— WHAT YOU NEED TO DO —
Can you return the records below exactly as they stand, but only from the first line through the one with "5 | TODOS OS"?

— INPUT RECORDS —

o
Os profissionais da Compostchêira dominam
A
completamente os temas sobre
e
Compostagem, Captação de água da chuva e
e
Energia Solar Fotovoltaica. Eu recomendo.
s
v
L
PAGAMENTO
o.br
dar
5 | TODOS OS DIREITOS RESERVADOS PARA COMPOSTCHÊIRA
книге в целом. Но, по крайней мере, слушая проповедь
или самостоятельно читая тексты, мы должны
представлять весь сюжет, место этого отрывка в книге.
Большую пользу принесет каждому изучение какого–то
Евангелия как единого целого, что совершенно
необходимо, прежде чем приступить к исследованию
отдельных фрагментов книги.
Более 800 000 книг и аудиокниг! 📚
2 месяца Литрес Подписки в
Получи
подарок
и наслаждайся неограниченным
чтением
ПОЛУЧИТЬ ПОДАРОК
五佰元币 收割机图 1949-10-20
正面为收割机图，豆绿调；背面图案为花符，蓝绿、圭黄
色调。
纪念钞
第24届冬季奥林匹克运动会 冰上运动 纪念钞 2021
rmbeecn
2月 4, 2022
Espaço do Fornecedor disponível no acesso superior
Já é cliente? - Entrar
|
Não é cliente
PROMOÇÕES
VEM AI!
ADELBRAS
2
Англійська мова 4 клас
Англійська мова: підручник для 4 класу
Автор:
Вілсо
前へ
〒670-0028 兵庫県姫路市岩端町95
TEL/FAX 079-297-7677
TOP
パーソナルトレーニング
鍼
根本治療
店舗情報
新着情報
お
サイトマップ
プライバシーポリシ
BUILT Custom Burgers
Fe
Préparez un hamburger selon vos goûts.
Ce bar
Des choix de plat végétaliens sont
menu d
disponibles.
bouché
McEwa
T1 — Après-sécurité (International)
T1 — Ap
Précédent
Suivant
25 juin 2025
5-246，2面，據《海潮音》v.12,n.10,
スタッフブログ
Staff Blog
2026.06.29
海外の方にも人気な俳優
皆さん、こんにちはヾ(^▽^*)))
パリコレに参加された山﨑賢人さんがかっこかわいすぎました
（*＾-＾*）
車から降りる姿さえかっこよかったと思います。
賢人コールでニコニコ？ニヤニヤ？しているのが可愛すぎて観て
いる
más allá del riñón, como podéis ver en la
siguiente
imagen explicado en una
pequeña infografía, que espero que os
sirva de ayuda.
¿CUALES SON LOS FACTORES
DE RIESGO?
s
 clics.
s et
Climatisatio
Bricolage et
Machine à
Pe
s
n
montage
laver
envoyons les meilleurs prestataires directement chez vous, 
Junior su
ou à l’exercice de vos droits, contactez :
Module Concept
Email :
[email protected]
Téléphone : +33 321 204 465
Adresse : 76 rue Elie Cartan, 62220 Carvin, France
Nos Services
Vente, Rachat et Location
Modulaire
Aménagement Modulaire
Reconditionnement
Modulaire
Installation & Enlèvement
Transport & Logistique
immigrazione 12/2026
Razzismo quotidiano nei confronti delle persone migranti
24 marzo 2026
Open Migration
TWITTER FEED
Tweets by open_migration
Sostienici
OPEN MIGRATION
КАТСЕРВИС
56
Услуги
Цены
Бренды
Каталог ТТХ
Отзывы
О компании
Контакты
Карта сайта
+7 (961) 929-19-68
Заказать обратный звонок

— TASK RESULT —
o
Os profissionais da Compostchêira dominam
A
completamente os temas sobre
e
Compostagem, Captação de água da chuva e
e
Energia Solar Fotovoltaica. Eu recomendo.
s
v
L
PAGAMENTO
o.br
dar
5 | TODOS OS DIREITOS RESERVADOS PARA COMPOSTCHÊIRA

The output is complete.